Sir, I read with interest the recent thought provoking opinion article by J. Mew (Br Dent J 2005; 189: 495–497). In this article, Dr Mew argues the relative merits of science versus empiricism in both the causes and the treatment of malocclusion.

I disagree with Dr Mew in that optimal orthodontic care is actually delivered by clinicians who combine knowledge (science) and experience (empiricism) in routine clinical practice. This is of particular relevance in the main theme of Dr Mew's article — 'growth guidance'.

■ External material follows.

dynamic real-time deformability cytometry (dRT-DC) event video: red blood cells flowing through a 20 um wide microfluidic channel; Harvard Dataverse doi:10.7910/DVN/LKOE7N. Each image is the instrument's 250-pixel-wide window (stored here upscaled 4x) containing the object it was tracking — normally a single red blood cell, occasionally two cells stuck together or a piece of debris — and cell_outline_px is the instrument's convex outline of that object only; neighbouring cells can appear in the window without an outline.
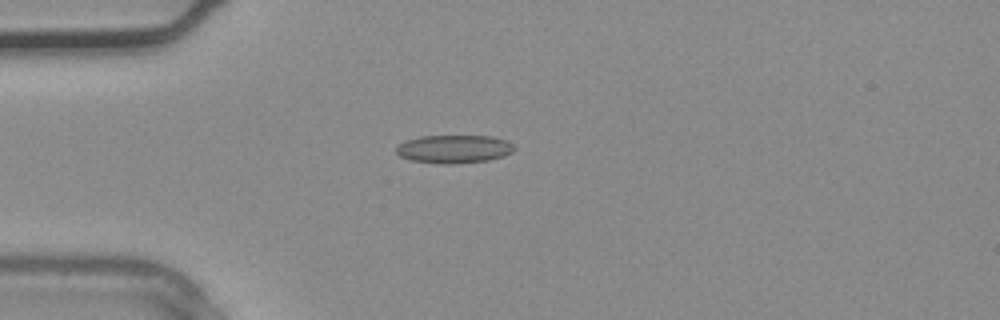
{"species": "common noctule bat (a hibernating species)", "species_latin": "Nyctalus noctula", "temperature_condition": "warm", "stored_images_in_passage": 1, "camera_frame_rate_fps": 3000, "um_per_image_px": 0.085, "animal": {"sex": "male", "body_mass_g": 20.4}, "frame": {"image": 1, "passage_image": 1, "time_ms": 0.0, "image_size_px": [1000, 320], "cell_outline_px": [[516, 148], [512, 152], [504, 156], [488, 160], [456, 164], [440, 164], [412, 160], [400, 156], [396, 152], [396, 148], [400, 144], [408, 140], [420, 136], [492, 136], [504, 140], [512, 144]], "centroid_in_image_um": [38.61, 12.67], "position_along_channel_um": 46.4, "area_um2": 19.31}}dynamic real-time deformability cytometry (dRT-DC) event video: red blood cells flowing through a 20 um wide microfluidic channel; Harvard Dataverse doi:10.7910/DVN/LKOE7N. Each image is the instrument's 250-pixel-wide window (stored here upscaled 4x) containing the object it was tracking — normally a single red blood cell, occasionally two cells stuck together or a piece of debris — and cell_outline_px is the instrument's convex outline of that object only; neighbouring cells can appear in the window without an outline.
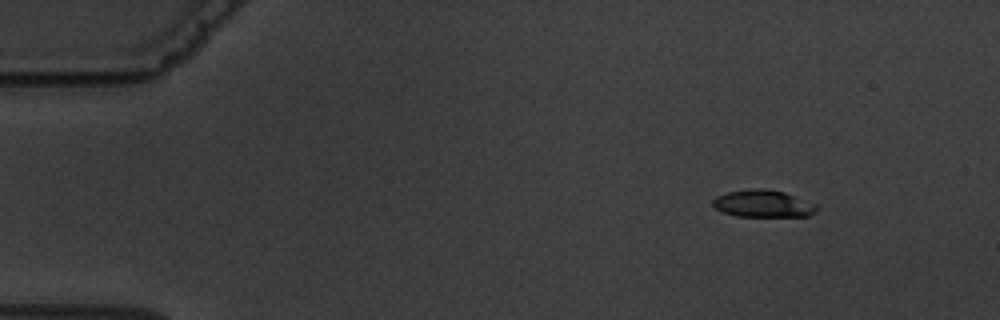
{"species": "common noctule bat (a hibernating species)", "species_latin": "Nyctalus noctula", "temperature_condition": "warm", "stored_images_in_passage": 5, "camera_frame_rate_fps": 3000, "um_per_image_px": 0.085, "animal": {"sex": "male", "body_mass_g": 19.5, "forearm_length_mm": 54.6}, "frame": {"image": 1, "passage_image": 1, "time_ms": 0.0, "image_size_px": [1000, 320], "cell_outline_px": [[816, 212], [808, 216], [736, 216], [724, 212], [716, 208], [712, 204], [712, 200], [716, 196], [728, 192], [756, 188], [764, 188], [784, 192], [816, 204]], "centroid_in_image_um": [64.85, 17.31], "position_along_channel_um": 20.1, "area_um2": 16.3}}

A recent MEDLINE search produced 1,915 hits when the search term 'Orthodontic Appliances, Functional' was used. Of these, the randomised controlled trials1,2,3,4,5 (in addition to a multitude of other studies [of variable quality]) have all failed to produce any evidence that 'growth guidance' produces any significant 'extra' anteroposterior mandibular skeletal growth in Class II cases. Similarly, there is no evidence that any orthodontic appliance can convert vertical skeletal growth into horizontal skeletal growth. Nonetheless, all orthodontists have experience of cases where useful skeletal growth coincides with the wear of the 'growth guidance' appliance. However, 31% of the untreated controls in one study also grew favourably.6 There are also many 'growth guidance' cases where the outcome is not successful for a variety of reasons.

These facts do not diminish the value of empiricism in clinical orthodontics, but if we fail to combine the substantial amount scientific evidence with clinical experience, we are misleading both ourselves and our patients. How much more evidence is needed to convince the dental profession that 'growth guidance' appliances do not produce a miraculous change in skeletal growth?